» **Written task**
Rewrite every line of the material below as a numbered list, omitting the blank lines.

» **The data**
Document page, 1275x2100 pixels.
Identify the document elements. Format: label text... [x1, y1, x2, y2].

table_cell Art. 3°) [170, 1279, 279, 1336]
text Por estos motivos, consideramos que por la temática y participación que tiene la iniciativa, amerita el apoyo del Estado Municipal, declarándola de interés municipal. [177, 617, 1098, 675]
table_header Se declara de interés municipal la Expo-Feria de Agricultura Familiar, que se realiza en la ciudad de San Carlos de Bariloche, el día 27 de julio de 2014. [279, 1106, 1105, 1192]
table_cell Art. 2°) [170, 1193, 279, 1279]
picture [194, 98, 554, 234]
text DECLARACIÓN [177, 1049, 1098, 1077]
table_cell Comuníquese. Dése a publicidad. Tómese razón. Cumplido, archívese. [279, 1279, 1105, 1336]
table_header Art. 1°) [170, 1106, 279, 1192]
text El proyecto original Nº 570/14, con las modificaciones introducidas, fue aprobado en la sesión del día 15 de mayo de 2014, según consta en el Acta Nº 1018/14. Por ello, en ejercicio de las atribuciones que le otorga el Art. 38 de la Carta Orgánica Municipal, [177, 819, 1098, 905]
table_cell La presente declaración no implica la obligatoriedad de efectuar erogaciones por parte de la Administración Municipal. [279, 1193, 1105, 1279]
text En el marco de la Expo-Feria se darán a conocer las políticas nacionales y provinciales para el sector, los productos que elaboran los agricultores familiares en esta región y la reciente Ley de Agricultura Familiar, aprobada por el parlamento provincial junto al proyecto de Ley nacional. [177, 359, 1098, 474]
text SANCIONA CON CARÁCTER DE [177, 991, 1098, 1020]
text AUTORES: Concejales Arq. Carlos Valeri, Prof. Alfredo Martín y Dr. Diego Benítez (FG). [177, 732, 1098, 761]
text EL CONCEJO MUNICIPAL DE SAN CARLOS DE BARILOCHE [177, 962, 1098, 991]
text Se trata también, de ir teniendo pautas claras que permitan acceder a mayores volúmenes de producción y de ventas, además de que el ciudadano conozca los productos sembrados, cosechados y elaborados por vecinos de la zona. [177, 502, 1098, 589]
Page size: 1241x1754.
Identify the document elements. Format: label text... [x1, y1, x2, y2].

» **Response to the task**
1. Document page, 1275x2100 pixels.
2. Identify the document elements. Format: label text... [x1, y1, x2, y2].
3. table_cell Art. 3°) [170, 1279, 279, 1336]
4. text Por estos motivos, consideramos que por la temática y participación que tiene la iniciativa, amerita el apoyo del Estado Municipal, declarándola de interés municipal. [177, 617, 1098, 675]
5. table_header Se declara de interés municipal la Expo-Feria de Agricultura Familiar, que se realiza en la ciudad de San Carlos de Bariloche, el día 27 de julio de 2014. [279, 1106, 1105, 1192]
6. table_cell Art. 2°) [170, 1193, 279, 1279]
7. picture [194, 98, 554, 234]
8. text DECLARACIÓN [177, 1049, 1098, 1077]
9. table_cell Comuníquese. Dése a publicidad. Tómese razón. Cumplido, archívese. [279, 1279, 1105, 1336]
10. table_header Art. 1°) [170, 1106, 279, 1192]
11. text El proyecto original Nº 570/14, con las modificaciones introducidas, fue aprobado en la sesión del día 15 de mayo de 2014, según consta en el Acta Nº 1018/14. Por ello, en ejercicio de las atribuciones que le otorga el Art. 38 de la Carta Orgánica Municipal, [177, 819, 1098, 905]
12. table_cell La presente declaración no implica la obligatoriedad de efectuar erogaciones por parte de la Administración Municipal. [279, 1193, 1105, 1279]
13. text En el marco de la Expo-Feria se darán a conocer las políticas nacionales y provinciales para el sector, los productos que elaboran los agricultores familiares en esta región y la reciente Ley de Agricultura Familiar, aprobada por el parlamento provincial junto al proyecto de Ley nacional. [177, 359, 1098, 474]
14. text SANCIONA CON CARÁCTER DE [177, 991, 1098, 1020]
15. text AUTORES: Concejales Arq. Carlos Valeri, Prof. Alfredo Martín y Dr. Diego Benítez (FG). [177, 732, 1098, 761]
16. text EL CONCEJO MUNICIPAL DE SAN CARLOS DE BARILOCHE [177, 962, 1098, 991]
17. text Se trata también, de ir teniendo pautas claras que permitan acceder a mayores volúmenes de producción y de ventas, además de que el ciudadano conozca los productos sembrados, cosechados y elaborados por vecinos de la zona. [177, 502, 1098, 589]
18. Page size: 1241x1754.
19. Identify the document elements. Format: label text... [x1, y1, x2, y2].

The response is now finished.